### AVAILABLE RECORDS
Segment Open

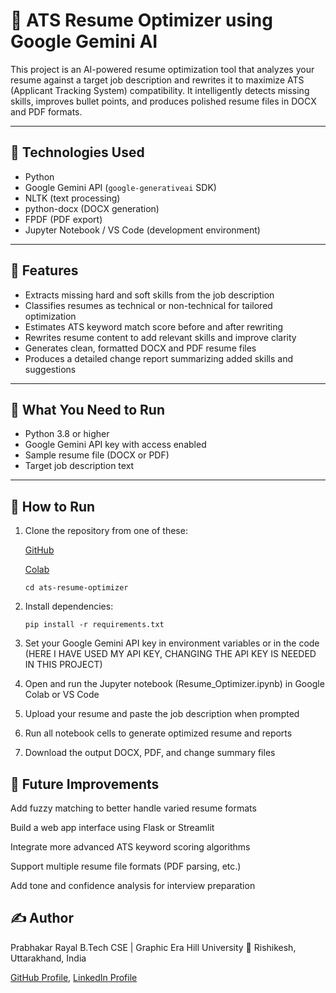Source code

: # 📝 ATS Resume Optimizer using Google Gemini AI

This project is an AI-powered resume optimization tool that analyzes your resume against a target job description and rewrites it to maximize ATS (Applicant Tracking System) compatibility. It intelligently detects missing skills, improves bullet points, and produces polished resume files in DOCX and PDF formats.

---

## 🔧 Technologies Used

- Python  
- Google Gemini API (`google-generativeai` SDK)  
- NLTK (text processing)  
- python-docx (DOCX generation)  
- FPDF (PDF export)  
- Jupyter Notebook / VS Code (development environment)

---

## 📌 Features

- Extracts missing hard and soft skills from the job description  
- Classifies resumes as technical or non-technical for tailored optimization  
- Estimates ATS keyword match score before and after rewriting  
- Rewrites resume content to add relevant skills and improve clarity  
- Generates clean, formatted DOCX and PDF resume files  
- Produces a detailed change report summarizing added skills and suggestions

---

## 📁 What You Need to Run

- Python 3.8 or higher  
- Google Gemini API key with access enabled  
- Sample resume file (DOCX or PDF)  
- Target job description text  

---

## 🚀 How to Run

1. Clone the repository from one of these:  
   
   [GitHub](https://github.com/Prabhakarrayal/ats-resume-optimizer)
   
   [Colab](https://drive.google.com/file/d/1e6AmndI0NMJVTkNHyp4FViRIt3bEKyfh/view?usp=drive_link)
   
       cd ats-resume-optimizer
   
3. Install dependencies:

       pip install -r requirements.txt

4. Set your Google Gemini API key in environment variables or in the code (HERE I HAVE USED MY API KEY, CHANGING THE API KEY IS NEEDED IN THIS PROJECT)

5. Open and run the Jupyter notebook (Resume_Optimizer.ipynb) in Google Colab or VS Code

6. Upload your resume and paste the job description when prompted

7. Run all notebook cells to generate optimized resume and reports

8. Download the output DOCX, PDF, and change summary files

## 🚀 Future Improvements
Add fuzzy matching to better handle varied resume formats

Build a web app interface using Flask or Streamlit

Integrate more advanced ATS keyword scoring algorithms

Support multiple resume file formats (PDF parsing, etc.)

Add tone and confidence analysis for interview preparation

## ✍️ Author
Prabhakar Rayal
B.Tech CSE | Graphic Era Hill University
📍 Rishikesh, Uttarakhand, India

[GitHub Profile](https://github.com/Prabhakarrayal), 
[LinkedIn Profile](https://in.linkedin.com/in/prabhakar-rayal-6639682)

Segment Closed

### TASK OBJECTIVE
The line containing "8. Download the" opens the range, and the last line of the entries closes it; copy that range exactly.

### ANSWER BOX
8. Download the output DOCX, PDF, and change summary files

## 🚀 Future Improvements
Add fuzzy matching to better handle varied resume formats

Build a web app interface using Flask or Streamlit

Integrate more advanced ATS keyword scoring algorithms

Support multiple resume file formats (PDF parsing, etc.)

Add tone and confidence analysis for interview preparation

## ✍️ Author
Prabhakar Rayal
B.Tech CSE | Graphic Era Hill University
📍 Rishikesh, Uttarakhand, India

[GitHub Profile](https://github.com/Prabhakarrayal), 
[LinkedIn Profile](https://in.linkedin.com/in/prabhakar-rayal-6639682)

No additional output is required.